Work to be completed
Pull out every line in the listing that contains the string "What", treating case as significant.

Entries shown
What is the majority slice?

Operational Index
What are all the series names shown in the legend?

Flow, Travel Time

...

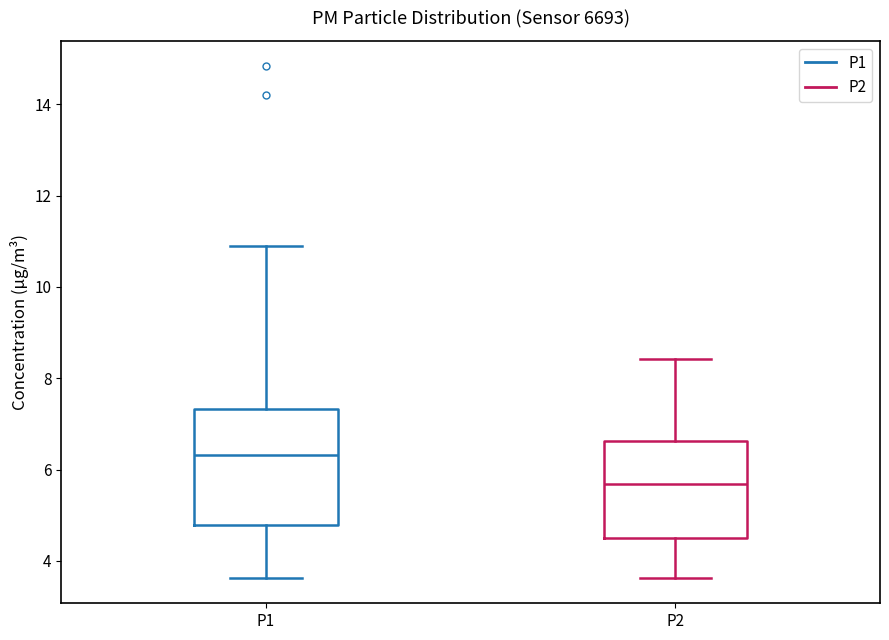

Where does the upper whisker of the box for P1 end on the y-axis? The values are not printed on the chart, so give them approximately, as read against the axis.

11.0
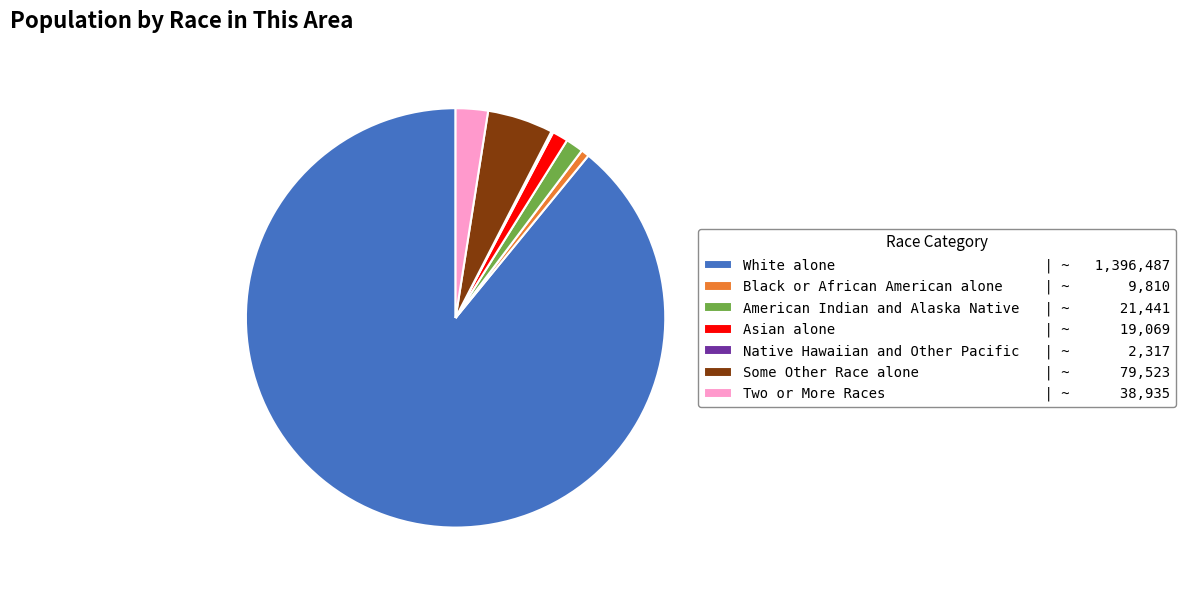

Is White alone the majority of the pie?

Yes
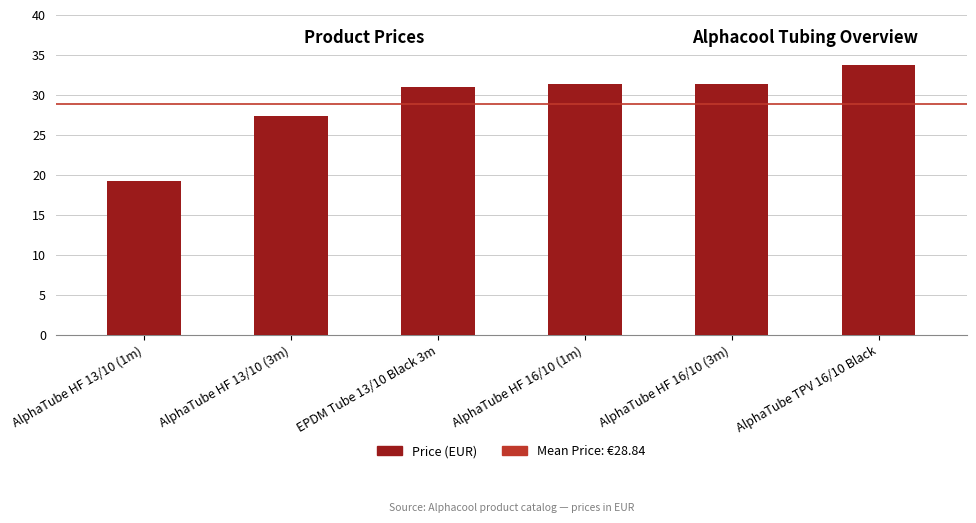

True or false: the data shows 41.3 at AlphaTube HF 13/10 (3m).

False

Response area
What is the majority slice?
What are all the series names shown in the legend?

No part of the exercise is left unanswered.